STORED DATA:
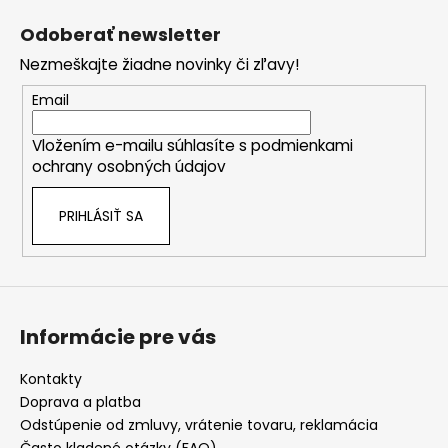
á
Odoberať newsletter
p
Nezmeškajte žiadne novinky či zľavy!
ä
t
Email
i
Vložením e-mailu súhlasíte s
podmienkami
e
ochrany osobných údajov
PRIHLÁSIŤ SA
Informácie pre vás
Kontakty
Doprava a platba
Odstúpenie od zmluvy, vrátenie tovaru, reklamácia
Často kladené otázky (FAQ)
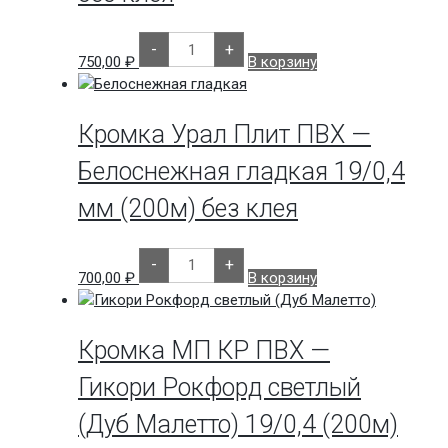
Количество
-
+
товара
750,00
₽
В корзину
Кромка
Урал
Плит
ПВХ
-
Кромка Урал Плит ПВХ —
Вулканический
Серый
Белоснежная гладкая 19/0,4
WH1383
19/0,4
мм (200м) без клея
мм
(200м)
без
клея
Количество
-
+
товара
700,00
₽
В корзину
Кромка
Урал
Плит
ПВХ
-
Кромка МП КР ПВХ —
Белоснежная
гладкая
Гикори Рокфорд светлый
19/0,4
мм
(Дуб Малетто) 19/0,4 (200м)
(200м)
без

---

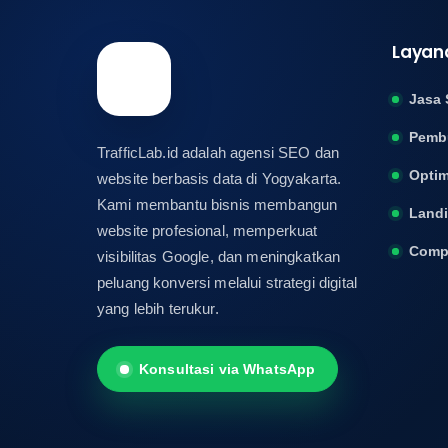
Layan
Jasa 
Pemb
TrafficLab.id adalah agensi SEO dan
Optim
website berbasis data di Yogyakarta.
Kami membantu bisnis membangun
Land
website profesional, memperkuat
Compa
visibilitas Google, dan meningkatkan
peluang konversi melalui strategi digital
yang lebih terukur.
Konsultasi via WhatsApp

...

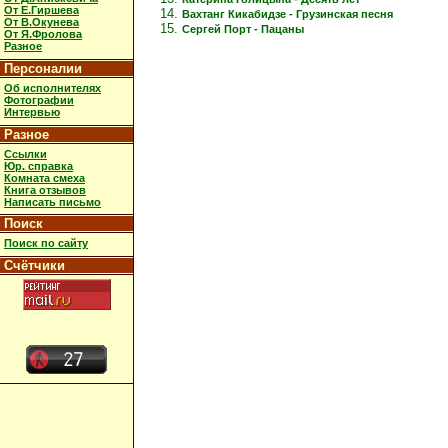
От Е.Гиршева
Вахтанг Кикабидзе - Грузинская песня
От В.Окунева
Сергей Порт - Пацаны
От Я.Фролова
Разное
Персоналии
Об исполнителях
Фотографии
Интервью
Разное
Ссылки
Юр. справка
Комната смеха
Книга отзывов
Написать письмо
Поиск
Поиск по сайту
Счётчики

EXERCISE INSTRUCTIONS:
Find each line in the records that contains the string "Белоснежная" and reproduce those lines. Matching is case-sensitive.

EXERCISE ANSWER:
Белоснежная гладкая 19/0,4
Белоснежная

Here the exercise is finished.